Nor would it be a matter of denouncing the enslavement that is implied by the indistinction of worktime and that of life, as if unpaid and poorly paid labour has not always been the precondition of the circumscribed ‘normal working day.’ The expansion of precarious work, the increasingly widespread predicament of infinite worktime that has overtaken the demarcations between life and labour need not play out, once again, as the naturalised allocation of surplus labour along oikonomic lines.

Nevertheless, given the indistinction between worktime and the time of life, the question of how workers might take (what might be redundantly referred to as) industrial action becomes both more difficult to answer and all the more pressing. To be sure, there is a more complex story to be told about both affective labour and precarious work, not least because these are hardly new, even if they are new experiences for some; and even as they emerge as novel motifs in social analysis, likely because (over the last two decades) these forms of work have come to impact upon the experience of work for white, middle class men in metropolitan countries.

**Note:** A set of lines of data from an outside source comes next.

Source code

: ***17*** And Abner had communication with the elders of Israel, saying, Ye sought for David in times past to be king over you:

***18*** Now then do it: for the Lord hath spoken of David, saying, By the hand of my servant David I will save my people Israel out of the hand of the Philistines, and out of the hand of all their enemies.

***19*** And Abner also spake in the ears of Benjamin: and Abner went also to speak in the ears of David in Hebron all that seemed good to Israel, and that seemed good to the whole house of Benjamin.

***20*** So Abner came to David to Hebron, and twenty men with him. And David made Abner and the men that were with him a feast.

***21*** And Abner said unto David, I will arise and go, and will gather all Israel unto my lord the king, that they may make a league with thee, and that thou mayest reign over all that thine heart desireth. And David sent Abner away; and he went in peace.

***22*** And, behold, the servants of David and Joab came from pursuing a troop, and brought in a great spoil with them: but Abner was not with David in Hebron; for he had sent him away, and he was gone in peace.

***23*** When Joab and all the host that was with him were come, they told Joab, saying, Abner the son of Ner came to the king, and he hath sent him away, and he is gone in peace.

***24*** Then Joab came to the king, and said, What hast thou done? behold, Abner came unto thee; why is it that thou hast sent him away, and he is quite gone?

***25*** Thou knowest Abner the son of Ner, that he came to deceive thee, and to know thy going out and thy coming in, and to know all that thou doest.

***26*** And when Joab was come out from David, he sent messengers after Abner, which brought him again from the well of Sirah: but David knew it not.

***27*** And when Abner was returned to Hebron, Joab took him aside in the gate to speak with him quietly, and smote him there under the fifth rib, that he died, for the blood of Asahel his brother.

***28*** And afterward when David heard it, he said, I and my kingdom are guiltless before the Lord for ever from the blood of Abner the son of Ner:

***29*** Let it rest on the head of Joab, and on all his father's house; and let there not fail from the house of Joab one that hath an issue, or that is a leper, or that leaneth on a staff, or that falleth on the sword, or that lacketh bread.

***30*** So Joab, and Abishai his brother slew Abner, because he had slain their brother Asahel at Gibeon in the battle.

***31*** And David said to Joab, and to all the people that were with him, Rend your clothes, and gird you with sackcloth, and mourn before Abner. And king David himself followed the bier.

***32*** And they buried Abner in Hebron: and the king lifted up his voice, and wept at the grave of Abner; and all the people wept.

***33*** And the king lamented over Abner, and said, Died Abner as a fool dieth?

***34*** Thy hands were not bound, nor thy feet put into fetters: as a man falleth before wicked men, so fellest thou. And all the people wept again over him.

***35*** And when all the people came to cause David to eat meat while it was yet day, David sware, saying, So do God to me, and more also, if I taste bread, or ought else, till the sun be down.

Still, the question of what to do when the strike becomes structurally implausible, when workers are spatially and temporally disaggregated, or when the work contract is both precarious and infinite in its reach, becomes a more pertinent one for all that. Given the pertinence of (faking) affective attachment, what becomes increasingly troubling is the uncanniness of robotic feeling. In The Managed Heart, Arlie Russell Hochschild, remarking on the strategies some flight attendants use when confronted with speed-ups, wrote: “Workers who refuse to perform emotional labor are said to ‘go into robot.’ They pretend to show some feeling. [Yet in] the conditions of speed-up and slowdown, covering up a lack of genuine feeling is no longer considered necessary. Half-heartedness has gone public.”

Perhaps, then, the oikos is haunted not by communism – at least as it has come to be understood, as party or state or policy – but by disaffection, a detachment from the oikonomic that signals attachments otherwise and, for this reason, barely deciphered by conventional political analyses, but nevertheless distinctly uncanny.